▶ [What you will do]
• a. Summarize the article on Oklahoma football in two sentences.
• b. Write the next part of the article on Oklahoma football, picking up right after its final sentence.

▶ [Text passage]
★ ★ ★ ★ ★ ★ ★

A year ago at this time, the Sooners were ranked No. 1 in the preseason poll published by the Sporting News and in the top 5 in most preseason polls. OU hardly lived up to those high expectations.

OU held strong for the first six weeks of the season, but dropped to 11th in the weekly Associated Press poll after losing to TCU, then to 17th after losing at home to Kansas State, and after getting humiliated in a 34-point home loss to Baylor, the Sooners were completely out of the top 25.

Oct 18, 2014; Norman, OK, USA; Oklahoma Sooners wide receiver Sterling Shepard (3) during the game against the Kansas State Wildcats at Gaylord Family – Oklahoma Memorial Stadium. Mandatory Credit: Kevin Jairaj-USA TODAY Sports

And to put an even more stunning capper on a season that quickly spiraled downward after getting off to a 4-0 start, the seven-time Big 12 champions were a no-show in the Russell Athletic Bowl against Clemson and former defensive coordinator Brent Venables, now donning the purple and orange colors of the Tigers. Clemson completely throttled the Sooners 40-6, and had OU not managed to push across a meaningless score late in the game, it would have been a shutout – any way you look at it, one of the worst losses by an Oklahoma team in the 16 season Stoops has been head coach.

So here we are, a little more than four months after that uninspiring performance in Orlando’s Citrus Bowl, and there are many questions surrounding the 2015 edition of Oklahoma football.

The Sooners are coming off the second or third worst season in Stoops’ time in Norman. Their 8-5 season mark was only the third time since 1999 that OU has lost as many as five games in a season. The one positive spin out of this is that the past two times Oklahoma lost as many as five games in a season the team rebounded with four or more wins the following year.

The preseason pollsters and preview magazines aren’t showing much love for Stoops’ troops in 2015. And you can’t really blame them the way the Sooners ended up the 2014 campaign.

Only one time since 2002 has Oklahoma started the season outside of the top 10 teams in the preseason Associated Press college football poll. The Sooners began the season in 2013 ranked No. 16 in the AP poll to kickoff that season. They ended the season going 11-2 overall and 7-2 in Big 12 play, good enough for a second-place tie with archrival Oklahoma State. That season is best remembered for the dramatic Sugar Bowl win over two-time defending national champion Alabama.

Sporting News has the Sooners at No. 20 and Athlon Sports’ 2015 college football preview publication has OU positioned at 16 heading into the coming season, To be honest, those rankings may be generous, when you read and hear what others in the know about college football are saying about Oklahoma looking ahead to 2015.

★ ★ ★ ★ ★ ★ ★

▶ [Stored data]
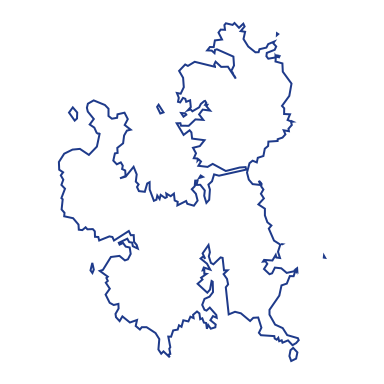 outline of Tasman, Tasmania, Australia
{"feature_id": "25037944B3196758006224", "entity_name": "Tasman", "entity_type": "district", "adm_level": 2, "iso_a3": "AUS", "parent_name": "Australia", "parent_adm1": "Tasmania", "projection": "orthographic", "projection_center": [147.839, -43.044], "detail": "fine", "context": "isolated", "style": "outline", "palette": "blue", "viewbox_px": 384, "rotation_deg": 0, "n_neighbors": 0, "source": "geoboundaries", "source_scale": "gbopen_adm2", "svg_char_len": 6009}
<svg xmlns="http://www.w3.org/2000/svg" viewBox="0 0 384 384"><path d="M179.1,70.9L183.1,77.8L183.8,87.2L180.7,93.7L176.9,93.0L178.8,97.8L178.0,101.8L180.2,102.4L183.0,97.9L185.3,98.8L186.2,101.8L190.1,100.3L190.8,107.1L187.8,110.3L190.6,109.4L192.4,111.3L199.2,107.3L200.8,104.0L204.1,101.2L205.1,100.9L206.3,102.9L205.2,104.8L207.3,104.8L206.4,106.2L210.1,110.6L202.7,109.6L199.1,114.4L203.3,119.9L195.4,119.4L188.7,125.8L181.0,125.7L180.4,123.2L176.7,123.3L183.6,134.9L189.6,130.3L191.4,132.4L192.1,138.6L204.5,140.2L199.8,146.1L193.0,147.8L196.0,153.3L193.8,158.2L197.4,158.5L201.0,161.5L198.4,165.8L207.6,166.9L212.7,163.9L225.8,171.0L239.8,167.5L245.6,167.1L246.2,169.6L219.0,175.7L214.1,174.4L212.0,181.3L208.4,184.6L209.9,189.5L209.2,199.8L206.4,202.9L204.2,195.8L204.8,190.5L200.3,184.8L196.5,184.9L197.6,180.5L195.2,180.6L194.7,186.3L191.8,189.2L195.9,193.8L197.6,200.6L193.9,205.7L187.3,203.8L186.1,201.0L177.4,205.4L177.7,201.8L174.7,200.5L173.9,193.6L170.7,196.2L166.3,193.5L166.8,197.1L165.1,198.0L160.7,194.9L159.6,199.0L157.3,195.6L156.4,199.7L153.9,200.8L149.7,189.6L149.6,182.2L147.2,183.5L144.8,191.8L138.9,191.1L137.0,187.0L138.6,184.4L135.8,181.6L136.7,174.4L133.6,166.8L125.7,176.6L120.0,178.3L125.6,176.0L125.2,170.5L122.1,169.0L122.8,165.7L120.8,162.4L116.8,164.3L113.3,160.6L114.9,153.4L117.6,152.9L117.3,147.9L123.1,143.3L124.1,135.5L126.9,130.6L130.7,129.7L124.7,125.0L127.8,119.1L124.5,112.7L117.5,114.3L117.1,117.8L111.9,118.7L108.5,116.0L108.5,108.7L104.9,105.0L93.7,100.4L87.9,103.7L86.9,107.8L87.8,111.6L93.8,119.0L89.7,124.5L94.3,127.6L96.6,132.7L97.6,133.5L99.1,133.5L99.6,133.8L96.9,146.6L88.9,154.9L79.9,148.9L72.5,149.6L64.2,153.7L58.9,162.0L59.2,169.7L63.1,172.3L60.8,175.4L63.3,179.7L61.4,184.9L65.0,188.7L61.4,198.1L62.7,199.3L61.6,209.5L64.5,212.8L64.2,216.3L73.1,218.2L78.5,224.6L78.8,229.7L82.3,230.1L85.6,227.3L87.4,229.3L92.8,229.1L94.8,231.3L95.0,236.8L98.3,237.0L99.2,240.5L109.4,236.4L112.4,237.0L114.0,240.5L128.8,231.0L130.8,235.2L133.7,235.1L134.1,241.8L136.7,245.0L137.8,248.6L132.8,246.2L132.2,242.6L129.2,242.1L127.3,238.7L118.8,242.8L119.6,244.6L123.1,243.0L125.7,246.6L129.7,247.5L130.7,253.9L127.9,259.3L124.9,260.4L119.5,255.9L110.9,257.0L102.9,269.9L99.8,270.9L107.8,276.7L106.4,278.0L107.8,280.9L105.8,282.7L109.8,288.7L105.6,294.6L109.7,302.8L113.7,305.0L118.4,303.9L118.6,308.5L115.5,313.9L116.0,317.2L119.6,321.1L122.4,316.4L129.9,322.5L137.0,320.0L135.7,326.0L139.9,329.5L141.8,327.2L146.6,327.2L155.5,333.0L159.3,339.1L158.4,349.5L161.2,353.7L163.5,351.4L169.7,357.3L168.4,354.7L170.3,353.9L169.3,348.7L170.3,347.2L168.3,336.6L171.1,336.7L173.2,330.4L177.7,329.6L179.0,325.3L181.5,326.8L183.3,320.3L188.4,321.4L190.4,316.7L193.6,318.1L193.1,314.8L197.0,311.5L199.4,313.4L200.2,319.2L202.3,318.3L203.9,322.6L206.1,323.0L206.9,328.8L208.2,325.0L210.8,328.7L215.3,327.3L215.7,324.5L210.4,320.2L213.0,316.1L216.7,317.8L216.3,315.0L209.8,307.6L206.5,310.6L204.5,309.8L202.2,304.9L204.5,298.9L209.5,296.7L213.0,292.1L212.7,281.7L211.6,281.0L210.0,289.6L207.3,292.7L197.6,283.8L202.5,279.5L201.1,277.7L206.5,273.9L204.3,273.6L204.3,270.0L202.7,270.3L203.8,267.5L210.2,269.6L207.0,263.7L200.6,258.5L203.2,256.4L205.2,258.8L202.6,253.4L208.5,245.0L209.9,252.3L208.8,256.3L210.9,262.9L213.4,264.3L220.6,257.4L222.6,257.9L224.0,270.3L227.6,270.3L223.6,274.1L227.0,278.9L228.1,284.4L225.8,287.3L228.7,314.4L235.0,311.8L240.9,313.3L250.1,321.0L253.3,317.8L258.2,317.5L261.4,327.7L258.9,332.8L260.9,335.2L274.3,336.1L274.7,338.5L276.7,339.7L278.3,337.8L279.2,341.2L281.7,340.3L282.5,342.7L288.0,340.4L292.5,345.2L296.1,343.1L298.7,340.2L297.9,338.2L287.2,335.1L282.7,328.1L275.1,324.6L269.5,314.7L269.5,309.8L279.3,295.6L281.5,285.4L286.8,283.6L289.8,276.1L293.6,276.2L295.3,271.0L286.7,272.9L281.3,268.3L274.9,267.6L272.1,273.3L269.5,274.2L264.0,269.0L267.3,263.9L265.5,261.3L263.0,261.6L264.1,259.9L272.4,260.5L275.7,254.9L276.3,257.5L280.0,258.0L278.0,251.8L280.3,244.6L274.0,240.6L268.8,228.6L271.4,225.5L267.4,222.3L264.9,215.4L264.9,208.7L258.4,204.4L263.9,198.4L260.9,193.8L263.4,189.5L261.2,186.4L261.6,183.9L260.5,182.5L259.7,184.9L252.6,184.1L248.8,179.6L247.0,172.6L249.5,163.2L252.6,160.7L256.8,162.4L257.8,157.8L263.4,156.0L264.8,148.7L268.1,146.0L268.4,141.6L277.6,141.0L277.7,139.2L282.5,137.6L285.4,134.4L283.7,130.3L288.9,131.2L288.5,128.7L291.8,125.0L290.9,121.3L287.6,120.0L290.0,114.3L284.1,114.0L284.2,108.3L282.0,105.9L289.3,95.9L291.5,83.6L282.8,71.7L282.4,63.4L275.5,61.5L275.8,57.4L268.3,58.7L266.4,56.3L266.8,52.9L274.7,49.8L276.2,46.5L273.2,43.2L274.4,41.5L268.2,44.1L266.4,47.6L259.5,49.2L258.6,52.2L255.4,52.3L248.2,46.5L243.5,39.0L245.1,31.8L240.7,31.1L244.6,26.5L243.3,23.7L239.0,27.8L234.5,23.0L232.6,24.9L225.9,23.3L224.4,25.1L225.0,29.8L220.7,29.6L218.5,32.6L222.0,39.5L214.9,40.4L213.7,47.1L209.9,47.0L207.2,50.4L211.7,50.6L214.5,53.1L215.0,49.9L216.9,49.3L233.4,56.6L234.0,65.5L231.2,71.2L232.6,72.5L233.4,74.7L234.7,76.4L235.3,77.6L235.7,78.6L227.9,66.7L221.2,66.9L215.6,61.7L214.2,64.6L215.0,66.5L215.0,66.8L194.7,61.8L187.9,65.9L185.2,64.5L179.1,70.9ZM290.5,350.2L289.4,356.1L291.2,361.0L296.1,358.6L297.4,352.4L293.2,347.9L290.5,350.2ZM74.7,120.6L77.0,118.5L77.2,112.5L72.8,107.4L69.0,112.6L74.7,120.6ZM157.1,106.9L160.3,113.5L163.5,112.4L158.6,104.7L157.1,106.9ZM90.5,270.4L92.4,273.0L93.8,269.6L92.3,262.9L90.5,270.4ZM181.1,113.0L183.5,116.7L186.3,114.7L185.4,113.4L181.1,113.0ZM200.7,175.5L199.2,178.0L202.9,176.9L200.7,175.5ZM297.3,270.9L297.1,268.2L295.9,269.1L297.3,270.9ZM324.0,255.8L323.8,257.6L325.1,257.8L324.0,255.8ZM276.3,56.8L278.2,57.1L278.5,55.7L276.8,55.4L276.3,56.8ZM296.1,271.5L295.8,269.4L294.9,270.1L296.1,271.5ZM277.0,33.3L276.9,35.2L278.2,34.1L277.0,33.3ZM258.7,180.9L259.6,182.7L260.3,182.3L258.7,180.9ZM276.2,56.9L275.5,55.8L275.5,56.9L276.2,56.9ZM278.6,56.5L279.1,57.0L279.4,56.4L278.6,56.5ZM197.7,159.6L197.6,160.6L198.4,159.7L197.7,159.6ZM291.9,121.3L291.9,121.8L292.8,121.7L291.9,121.3ZM281.1,244.0L282.2,244.3L282.4,244.2L281.1,244.0Z" fill="none" stroke="#1e3a8a" stroke-width="2"/></svg>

★ ★ ★ ★ ★ ★ ★

▶ [Answers for the exercise]
• a. Oklahoma began 2014 ranked No. 1 by the Sporting News and in the top 5 of most preseason polls, but fell out of the top 25 after losses to TCU, Kansas State and Baylor and finished 8-5 after a 40-6 bowl loss to Clemson. Heading into 2015, the Sooners face many questions and modest preseason rankings, including No. 20 from Sporting News and No. 16 from Athlon Sports.

• b.
Steven Lassan, a college football writer for Athlon Sports

“Oklahoma will be a tough team to rank next season, as there’s reason to believe this team will rebound – and also plenty of room to doubt this squad,” Lassan writes.

Oh, and by the way, Athlon has TCU at No. 4 and Baylor at No. 6 in the same preseason projection.

The Sooners have questions at practically ever position on the field, with the exception perhaps a running back. Most notably, Stoops and his coaches have yet to designate a starting quarterback for 2015.

“There’s reason to believe OU will rebound – and also plenty of reason to doubt this squad (coming into the new season)” – Athlon Sports

Stoops made a number of coaching changes in the offseason, including bringing in Lincoln Riley as the new offensive coordinator and changing the responsibilities for longtime OU assistant Cale Gundy and brother Mike Stoops. The Sooners also have replaced defensive line coach Jerry Montgomery, who left to take a job in the NFL with the Green Bay Packers.

Gundy, who had coached the running backs since the beginning of the Stoops’ era at OU in 1999, has taken over responsibility for the Sooner wide receivers. Mike Stoops will continue as the team’s defensive coordinator, but has relinquished responsibilities for the defensive backs. Former NFL assistant Diron Reynolds is the Oklahoma’s new defensive line coach.

It has been a while since the Sooners have been able to fly under the radar a little bit and climb upward through the national rankings, building momentum and confidence as the season progressed. Starting out high on the ladder and stumbling backward has been their fate a good part of the time over the past four seasons.

No one in Sooner Nation  wants to think that OU could fall as far and as hard as the Texas Longhorns have the last five seasons. Hard to imagine something like that could happen under Bob Stoops. But that’s why the 2015 season looms so important for OU and its tradition-rich football program.

The way the 2015 schedule is structured, we will get a good glimpse at what next season’s team is made of when the Sooners go to Tennessee the second weekend of the 2015 college season. But it won’t be until the final three games of the season – at Baylor, TCU and at Oklahoma State – that we will know how the 17th season in the Bob Stoops era of Oklahoma football will ultimately unfold.

There won’t be a more difficult three-game stretch in all of college football next season.

Something to ponder in the forthcoming days leading up to the opening kickoff of the 2015 season: The last two times Oklahoma won just five conference games, the following season, the Sooners went undefeated and won the national championship (2000) and finished 12-2 and tied for first in the Big 12’s South Division with a 6-2 league mark.

Will history repeat itself in 2015?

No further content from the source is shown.